What is the number of lines in these entries that include "their"? Write that number and no other text.
• • • •
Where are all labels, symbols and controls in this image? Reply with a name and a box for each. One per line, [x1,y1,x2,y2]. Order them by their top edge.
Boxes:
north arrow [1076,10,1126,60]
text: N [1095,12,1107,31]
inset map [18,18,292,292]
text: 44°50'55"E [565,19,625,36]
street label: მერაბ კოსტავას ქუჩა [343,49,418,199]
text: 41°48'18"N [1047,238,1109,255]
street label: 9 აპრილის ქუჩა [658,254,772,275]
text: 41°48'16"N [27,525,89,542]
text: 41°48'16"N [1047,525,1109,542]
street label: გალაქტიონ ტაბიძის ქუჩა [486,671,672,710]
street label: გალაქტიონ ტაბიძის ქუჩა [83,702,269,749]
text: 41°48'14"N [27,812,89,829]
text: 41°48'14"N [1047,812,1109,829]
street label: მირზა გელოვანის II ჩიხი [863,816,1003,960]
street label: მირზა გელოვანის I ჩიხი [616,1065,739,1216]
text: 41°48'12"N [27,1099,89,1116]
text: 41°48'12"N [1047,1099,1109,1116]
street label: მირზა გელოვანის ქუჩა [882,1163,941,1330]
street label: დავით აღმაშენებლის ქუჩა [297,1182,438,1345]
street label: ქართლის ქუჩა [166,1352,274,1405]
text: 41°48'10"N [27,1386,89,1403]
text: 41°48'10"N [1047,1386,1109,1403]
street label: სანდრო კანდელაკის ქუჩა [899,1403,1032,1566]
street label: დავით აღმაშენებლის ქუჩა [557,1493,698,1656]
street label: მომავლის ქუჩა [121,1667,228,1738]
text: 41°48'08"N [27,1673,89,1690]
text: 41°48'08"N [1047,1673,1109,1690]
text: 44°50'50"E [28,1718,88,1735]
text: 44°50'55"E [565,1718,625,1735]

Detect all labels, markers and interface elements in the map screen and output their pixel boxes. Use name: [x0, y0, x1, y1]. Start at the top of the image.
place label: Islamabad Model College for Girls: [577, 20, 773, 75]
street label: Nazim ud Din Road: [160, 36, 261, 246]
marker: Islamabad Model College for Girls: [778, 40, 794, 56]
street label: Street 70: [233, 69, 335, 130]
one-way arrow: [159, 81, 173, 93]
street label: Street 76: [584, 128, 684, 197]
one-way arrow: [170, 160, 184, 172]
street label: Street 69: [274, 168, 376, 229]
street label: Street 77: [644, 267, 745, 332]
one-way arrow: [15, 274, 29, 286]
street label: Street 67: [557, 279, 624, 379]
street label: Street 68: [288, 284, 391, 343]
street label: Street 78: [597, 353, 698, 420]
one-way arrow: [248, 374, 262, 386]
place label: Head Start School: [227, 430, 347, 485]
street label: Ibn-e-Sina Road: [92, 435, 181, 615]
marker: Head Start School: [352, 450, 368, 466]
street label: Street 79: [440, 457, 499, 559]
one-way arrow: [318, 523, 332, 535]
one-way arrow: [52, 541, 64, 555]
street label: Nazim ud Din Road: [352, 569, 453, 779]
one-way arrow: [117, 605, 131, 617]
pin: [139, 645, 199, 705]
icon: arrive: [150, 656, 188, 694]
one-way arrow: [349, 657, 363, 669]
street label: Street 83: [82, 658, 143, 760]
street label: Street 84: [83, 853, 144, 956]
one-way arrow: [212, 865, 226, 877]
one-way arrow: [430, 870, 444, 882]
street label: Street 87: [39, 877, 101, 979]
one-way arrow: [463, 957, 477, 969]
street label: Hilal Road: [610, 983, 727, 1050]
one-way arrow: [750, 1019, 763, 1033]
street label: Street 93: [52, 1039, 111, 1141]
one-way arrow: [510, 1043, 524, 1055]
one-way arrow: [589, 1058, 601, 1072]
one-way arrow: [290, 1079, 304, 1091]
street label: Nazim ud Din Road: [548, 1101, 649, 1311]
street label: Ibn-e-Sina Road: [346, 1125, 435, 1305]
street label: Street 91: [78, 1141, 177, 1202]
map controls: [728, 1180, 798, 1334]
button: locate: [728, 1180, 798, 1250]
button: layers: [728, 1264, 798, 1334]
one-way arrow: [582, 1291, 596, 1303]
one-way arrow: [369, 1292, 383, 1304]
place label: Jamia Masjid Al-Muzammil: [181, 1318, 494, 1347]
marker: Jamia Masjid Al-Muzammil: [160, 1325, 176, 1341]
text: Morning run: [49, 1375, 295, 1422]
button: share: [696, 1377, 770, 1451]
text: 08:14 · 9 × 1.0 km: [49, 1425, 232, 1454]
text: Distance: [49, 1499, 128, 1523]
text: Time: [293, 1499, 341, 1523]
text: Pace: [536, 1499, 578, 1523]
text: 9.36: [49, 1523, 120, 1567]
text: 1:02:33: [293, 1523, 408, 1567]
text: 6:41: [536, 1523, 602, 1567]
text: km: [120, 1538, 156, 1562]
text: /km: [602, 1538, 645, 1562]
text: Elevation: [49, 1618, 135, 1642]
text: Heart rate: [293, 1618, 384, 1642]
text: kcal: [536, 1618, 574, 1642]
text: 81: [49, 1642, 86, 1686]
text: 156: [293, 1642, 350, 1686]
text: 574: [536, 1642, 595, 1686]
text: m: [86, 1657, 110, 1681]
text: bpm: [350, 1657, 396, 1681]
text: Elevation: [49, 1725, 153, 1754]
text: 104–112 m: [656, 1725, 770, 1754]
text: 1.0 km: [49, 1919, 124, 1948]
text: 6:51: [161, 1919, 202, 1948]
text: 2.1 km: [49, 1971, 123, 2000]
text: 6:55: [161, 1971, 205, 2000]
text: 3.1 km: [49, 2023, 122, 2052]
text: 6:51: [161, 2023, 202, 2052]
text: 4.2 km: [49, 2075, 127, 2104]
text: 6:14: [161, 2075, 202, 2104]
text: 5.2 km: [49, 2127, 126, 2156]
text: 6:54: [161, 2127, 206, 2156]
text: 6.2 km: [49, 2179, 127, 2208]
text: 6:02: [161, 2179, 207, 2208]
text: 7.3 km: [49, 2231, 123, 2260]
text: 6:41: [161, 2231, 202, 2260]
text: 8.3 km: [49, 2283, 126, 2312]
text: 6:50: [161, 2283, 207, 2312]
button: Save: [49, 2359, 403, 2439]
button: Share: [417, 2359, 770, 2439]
• • • •
- _Solution for this task_
2